■ TEXT BLOCK:
=-=-=-=-=
Scenario: You run a paid API. Free users get 100 requests/hour, Pro users get 10,000. You want to authenticate and rate-limit using mTLS — the client’s certificate contains their tier.

Requirements:

  • Clients authenticate with certificates signed by your CA
  • The certificate contains the tier (free/pro/enterprise) in a custom extension or the CN
  • Server reads the tier and enforces rate limits
  • No API keys, no tokens — just the cert

Constraints:

  • Client certs are issued by your CA (Lesson 8)
  • Tier cannot be changed by the client (it’s signed by the CA)
Hints
  • P7 (CA): issue certs with CN like free:alice or pro:bob
  • Lesson 11 (mTLS): require client cert on the server
  • After handshake, extract CN from client cert → parse tier
  • Rate limit based on tier

Design questions:

  • What if a free user shares their cert+key with others? (Track cert serial number, revoke if abused)
=-=-=-=-=
■ SUPPLIED MATERIAL:
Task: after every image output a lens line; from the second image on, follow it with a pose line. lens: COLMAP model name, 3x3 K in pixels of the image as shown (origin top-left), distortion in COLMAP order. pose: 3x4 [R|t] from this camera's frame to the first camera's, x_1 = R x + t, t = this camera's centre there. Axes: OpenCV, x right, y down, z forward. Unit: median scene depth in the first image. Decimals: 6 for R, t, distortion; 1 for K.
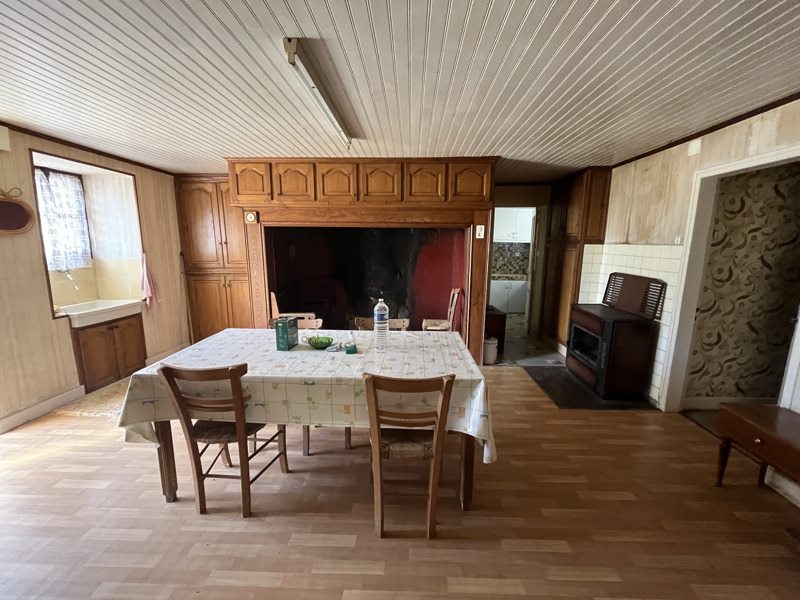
=-=-=-=-=
■ QUESTIONS:
• a. Quote the mTLS exercise from "Scenario: You run" to "CA (Lesson 8)".
• b. According to the mTLS exercise, how many requests per hour do Free users get?
• c. Please continue the mTLS rate-limiting exercise from where it stops.
The material stands apart from the mTLS rate-limiting exercise.

■ RESPONSES BY TASK:
• a.
Scenario: You run a paid API. Free users get 100 requests/hour, Pro users get 10,000. You want to authenticate and rate-limit using mTLS — the client’s certificate contains their tier.

Requirements:

  • Clients authenticate with certificates signed by your CA
  • The certificate contains the tier (free/pro/enterprise) in a custom extension or the CN
  • Server reads the tier and enforces rate limits
  • No API keys, no tokens — just the cert

Constraints:

  • Client certs are issued by your CA (Lesson 8)

• b. 100 requests per hour.

• c.
  • How do you upgrade a user from free to pro? (Issue new cert, revoke old one)
  • How does this compare to JWT tokens? (Certs are verified at TLS level — no application code needed)

Scenario: Alice uploads a file. She gets a link she can share with anyone. The link works for 24 hours. The server stores the file but CANNOT read its contents.

Requirements:

  • File is encrypted client-side before upload
  • The decryption key is in the link fragment (never sent to server)
  • Link expires after 24 hours
  • Server stores ciphertext only

Constraints:

  • Server must not have the decryption key
  • Anyone with the link can decrypt (no pre-shared keys)
Hints
  • Lesson 2 (Encryption): encrypt file with a random key client-side
  • Upload ciphertext to server, get a file ID
  • Link format: https://share.example.com/files/abc123#key=hexencodedkey
  • The #fragment is never sent to the server (browser rule)
  • Server handles expiry (delete after 24h)
  • Recipient’s browser downloads ciphertext, extracts key from fragment, decrypts

Design questions:

  • This is how Firefox Send worked (before Mozilla shut it down). Why did they shut it down?
  • What if the server is malicious and serves modified JavaScript? (Could steal the key)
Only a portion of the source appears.